Set down exactly, and only, the lines from the one with "pinky pip: (554, 761)" to the final line of the entries, both included.

=== Recorded data ===

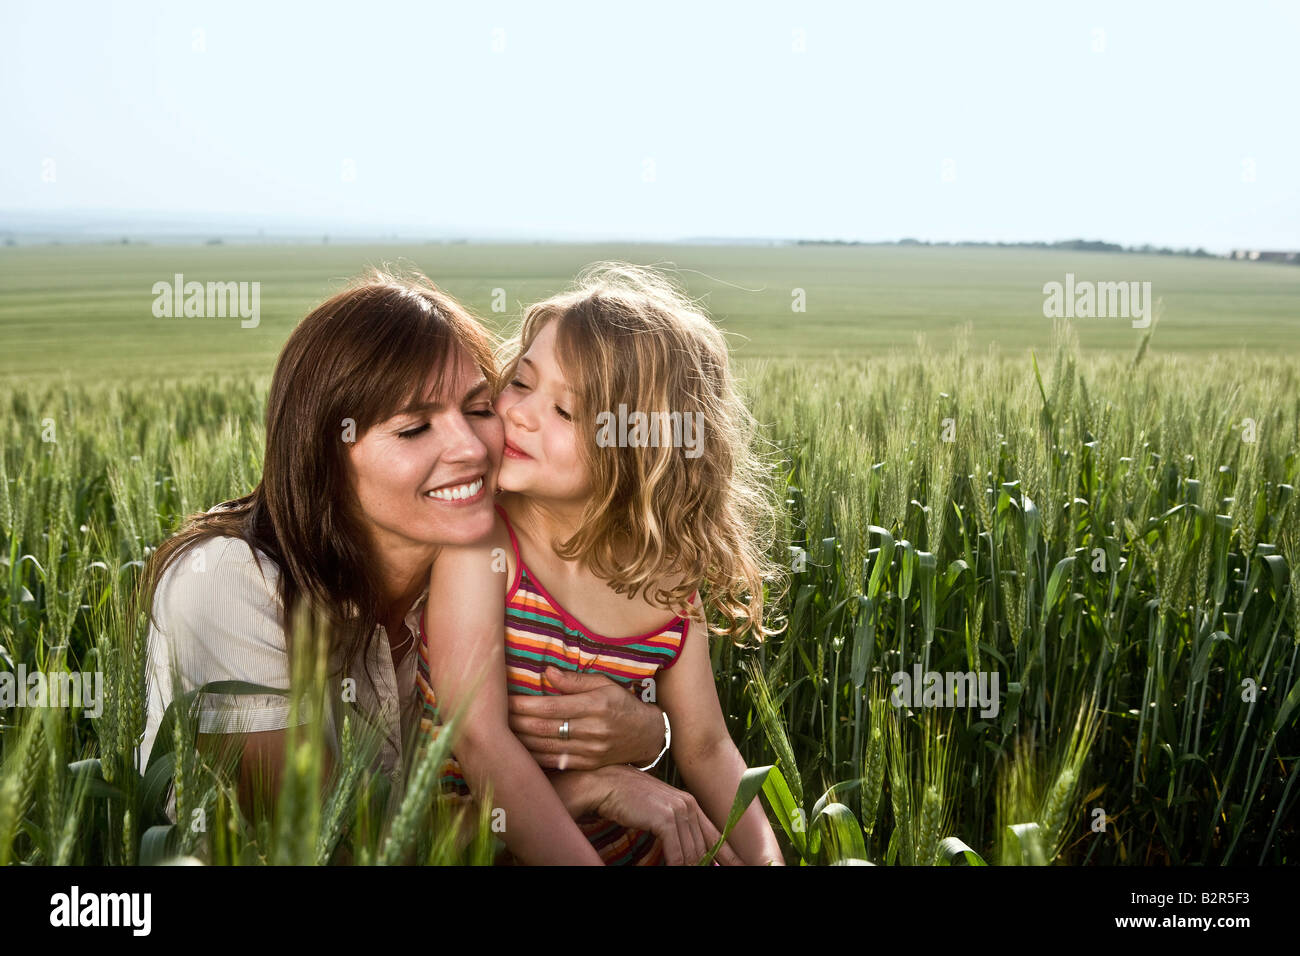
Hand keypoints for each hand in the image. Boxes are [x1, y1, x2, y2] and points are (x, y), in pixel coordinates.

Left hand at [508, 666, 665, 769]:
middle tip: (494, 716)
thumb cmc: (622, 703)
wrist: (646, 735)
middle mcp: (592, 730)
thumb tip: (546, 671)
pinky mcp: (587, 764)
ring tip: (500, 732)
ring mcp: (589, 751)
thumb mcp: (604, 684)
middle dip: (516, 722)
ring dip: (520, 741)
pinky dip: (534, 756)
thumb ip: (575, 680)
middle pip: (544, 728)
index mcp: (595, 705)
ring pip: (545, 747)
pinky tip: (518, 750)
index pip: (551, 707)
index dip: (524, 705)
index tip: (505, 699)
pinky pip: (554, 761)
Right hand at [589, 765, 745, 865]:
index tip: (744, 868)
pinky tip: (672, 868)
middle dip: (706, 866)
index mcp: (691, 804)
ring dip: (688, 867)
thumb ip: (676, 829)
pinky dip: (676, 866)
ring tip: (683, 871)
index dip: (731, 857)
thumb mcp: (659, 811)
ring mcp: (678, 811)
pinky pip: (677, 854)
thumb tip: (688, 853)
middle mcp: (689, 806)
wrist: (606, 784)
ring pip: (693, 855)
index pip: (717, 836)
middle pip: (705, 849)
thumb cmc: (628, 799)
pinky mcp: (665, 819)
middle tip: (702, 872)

===

● Solution for this exercise
pinky pip: (554, 761)
Right hand at [589, 765, 745, 865]:
index tip: (744, 868)
pinky tip: (672, 868)
middle dip: (706, 866)
index mcp: (691, 804)
ring dip: (688, 867)
thumb ip: (676, 829)
pinky dip: (676, 866)
ring tip: (683, 871)
index dip: (731, 857)
thumb mcp: (659, 811)
ring mcp: (678, 811)
pinky pip: (677, 854)
thumb tip: (688, 853)
middle mcp: (689, 806)
wrist: (606, 784)
ring pip: (693, 855)
index pip: (717, 836)
middle pip: (705, 849)
thumb cmc: (628, 799)
pinky mcp: (665, 819)
middle tip: (702, 872)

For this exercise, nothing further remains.